Tuesday, September 25, 2018
Court of Appeal:
Odor of Marijuana in Vehicle Was Factor Justifying Pat-Down Search of Passenger
Says 2016 Legalization of Possessing Small Amounts of Substance for Personal Use Did Not Preclude Pat-Down and Vehicle Searches in Part Based on That Factor
By a MetNews Staff Writer
The odor of marijuana emanating from a vehicle was a factor police were entitled to take into account in deciding to conduct a pat-down search of the passenger in a car that had been stopped, when coupled by his furtive movements and fidgeting, his baggy coat under which a firearm could be concealed, and the encounter occurring in a high-crime area, the Court of Appeal held yesterday.
Writing for the First District’s Div. One, Justice Robert L. Dondero said a San Francisco Superior Court judge did not err in declining to suppress evidence that a semiautomatic gun was found on the person of the passenger, Calvin Bernard Fews, who pled guilty to being a felon in possession of a firearm.
The fact that possession of small amounts of marijuana was legalized in 2016 by Proposition 64, Dondero said, did not mean that at the time of the 2017 search, the presence of that substance in a vehicle could not serve as a factor raising suspicions, Dondero wrote.
Actions of Driver
The vehicle was stopped after police, in a marked car, saw an SUV speed up, then pull to the curb in a red zone. Based on experience, San Francisco Police Officer Dominic Vannucchi, this led him to suspect the driver wanted to avert a traffic stop—and that his suspicion was heightened when the driver, Lindell Mims, alighted from the vehicle before being asked to do so, then refused get back in the SUV.
The officers could not see Fews’s hands, but he was reaching near the passenger compartment.
Mims admitted there was marijuana in a half-burnt cigar in the vehicle.
Fews was ordered to exit the vehicle, according to testimony, so that the vehicle could be searched, as well as Fews, to determine if he was armed.
Totality of Circumstances
In explaining the affirmance of the conviction, Dondero wrote:
“On appeal, Fews attempts to ‘divide and conquer’ each of these factors as not sufficient in and of itself to justify the patsearch. However, our analysis is based on the totality of the circumstances and not picking each factor apart separately. …Taken together, Mims’s evasive and uncooperative conduct, combined with the high-crime area in which the traffic stop took place, the odor and presence of marijuana, and Fews’s continuous and furtive movements inside the SUV, were sufficiently unusual to raise the officers’ suspicions that Mims and Fews were involved in criminal activity related to drugs and could be armed.”

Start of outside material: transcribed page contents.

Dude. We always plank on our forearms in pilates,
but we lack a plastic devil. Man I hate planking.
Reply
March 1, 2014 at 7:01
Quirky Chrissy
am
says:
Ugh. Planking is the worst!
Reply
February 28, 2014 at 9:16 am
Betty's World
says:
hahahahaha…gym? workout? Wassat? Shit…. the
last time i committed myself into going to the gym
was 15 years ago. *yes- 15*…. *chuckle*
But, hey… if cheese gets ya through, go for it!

In light of Proposition 64, Fews argued, possession of a small amount of marijuana could not rationally give rise to a suspicion of criminality. Dondero responded:
“We think this contention overstates the effect of Proposition 64. It remains unlawful to possess, transport, or give away marijuana in excess of the statutorily permitted limits, to cultivate cannabis plants in excess of statutory limits and in violation of local ordinances, to engage in unlicensed ‘commercial cannabis activity,’ and to possess, smoke or ingest cannabis in various designated places, including in a motor vehicle while driving.”
He said the “possibility of an innocent explanation for the possession of marijuana” does not require taking it into account in assessing the need for a search, explaining:
“Because marijuana possession and use is still highly circumscribed by law even after the passage of Proposition 64, the odor and presence of marijuana in a vehicle being driven in a high-crime area, combined with the evasive and unusual conduct displayed by Fews and Mims as discussed above, were still reasonably suggestive of unlawful drug possession and transport to support the…frisk.”
The continued regulation of marijuana, the jurist said, justified the vehicle. The legality of that search, he reasoned, “provides additional support for the validity of the patsearch of Fews on officer safety grounds because, as the magistrate found, the vehicle search would have left one of the officers outnumbered by Mims and Fews, who was wearing baggy clothes that could conceal a weapon.”
The case is People v. Fews, A151727.